Gerusalemme

Tante volte sentiamo parlare di Gerusalemme. Spesso accade per i motivi politici legati alla questione ancora oggi drammatica del conflitto tra israeliani e palestinesi. Altre volte per il racconto sempre stupito di chi si è recato in pellegrinaggio alle memorie di Gesù. Certo è che Gerusalemme non è una città come tutte. A partire già dal nome: significa “città della pace”. Ma ecco la contraddizione tra il nome e la realtà conflittuale che vive ancora oggi. E’ comunque la città santa per i fedeli delle tre grandi religioni monoteistiche: ebrei, cristiani e musulmani. Si tratta di un numero considerevole di credenti: quasi due miliardi e mezzo di persone.

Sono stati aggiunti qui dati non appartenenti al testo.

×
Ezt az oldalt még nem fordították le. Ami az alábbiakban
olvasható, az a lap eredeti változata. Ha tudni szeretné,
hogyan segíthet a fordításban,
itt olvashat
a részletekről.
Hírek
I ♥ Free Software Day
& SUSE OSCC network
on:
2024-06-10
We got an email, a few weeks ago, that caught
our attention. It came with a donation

Gli ebrei, durante il Rosh Hashanah e lo Yom Kippur – sono le feste più importanti – pregano con queste parole: “Che il tuo nome o Signore sia santificato su Israele tuo popolo e su Gerusalemme la tua città e su Sion la sede della tua gloria”. Il pio ebreo quando prega, per sé e per la propria famiglia, dovunque egli si trovi, sa che la sua salvezza personale è intimamente legata alla salvezza e alla ricostruzione di Gerusalemme. Nel Vecchio Testamento è nominata 640 volte (Sion 150 volte). Con tutti gli altri nomi di Gerusalemme si arriva ad un totale di 850 volte. Oggi è rimasto solo il muro dell’antico tempio distrutto dai romani. Ed è davanti a questo muro che si raccolgono per la preghiera e affidano a Dio il loro futuro. Un sapiente ebreo diceva: “Il muro del Pianto – il kotel – ha anche orecchie, per sentire le nostre preghiere, i mormorii delle nostre anime e le pulsazioni dei nostri cuori”. Con torna quell’immagine straordinaria di Giovanni Paolo II che con mano tremante si avvicina al muro del pianto e pone in una delle fessure la preghiera di perdono.

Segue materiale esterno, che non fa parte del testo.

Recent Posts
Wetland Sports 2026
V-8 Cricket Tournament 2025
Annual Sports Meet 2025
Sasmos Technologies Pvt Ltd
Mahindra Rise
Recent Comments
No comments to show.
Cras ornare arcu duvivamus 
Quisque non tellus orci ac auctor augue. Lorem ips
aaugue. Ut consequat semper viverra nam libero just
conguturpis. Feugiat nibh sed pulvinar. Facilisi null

Anche per i cristiani Gerusalemme è santa. Qui Gesù è stato crocifisso. E qui è risorto. Il Santo Sepolcro, che raccoglie il calvario e il sepolcro, resta uno dei luoghi più santi per i cristiani. Ed è tale l’attaccamento a questo luogo che custodisce la memoria del mistero della salvezza, che talora si arriva persino a contendersi con la forza uno spazio da conservare per sé. Di qui, da Gerusalemme la Chiesa ha iniziato a muovere i suoi primi passi nel giorno della Pentecoste. Su quella piazza antistante il cenacolo vi erano i rappresentanti di tutti i popoli della terra. Potremmo die che già in quel giorno anche noi eravamo lì rappresentati. Gli autori del Nuovo Testamento la nominano ben 139 volte in un crescendo di senso spirituale sino a porla come la città che sta al termine della storia della salvezza. E’ la “Gerusalemme celeste” di cui parla l’Apocalisse. Al termine della storia, tutti i popoli della terra sono alle sue porte per il giudizio finale. Coloro che hanno testimoniato la carità donando anche un solo bicchiere d’acqua a chi aveva sete, verranno chiamati ad entrare nella Gerusalemme e divenire così cittadini del cielo.

Ma anche per i musulmani Gerusalemme è santa. Anzi, è l’unica città che chiamano con questo aggettivo. Ed è la terza città più venerata dai musulmani, dopo la Mecca e Medina. A Gerusalemme è stata costruita una moschea sulla roccia – come afferma il Corano – da dove Maometto avrebbe fatto la sua ascensione attraverso i sette cieli fino a Dio. Tutti – ebrei, cristiani, musulmani – guardiamo verso questa città: la sentiamo nostra, senza che nessuno però possa dirla tutta sua. Certo è che ogni volta che si va in pellegrinaggio in quel luogo santo le emozioni sono profonde. E standone lontani non deve mai mancare il ricordo e la preghiera: lì, in fondo, tutti siamo nati e nella Gerusalemme celeste tutti siamo diretti.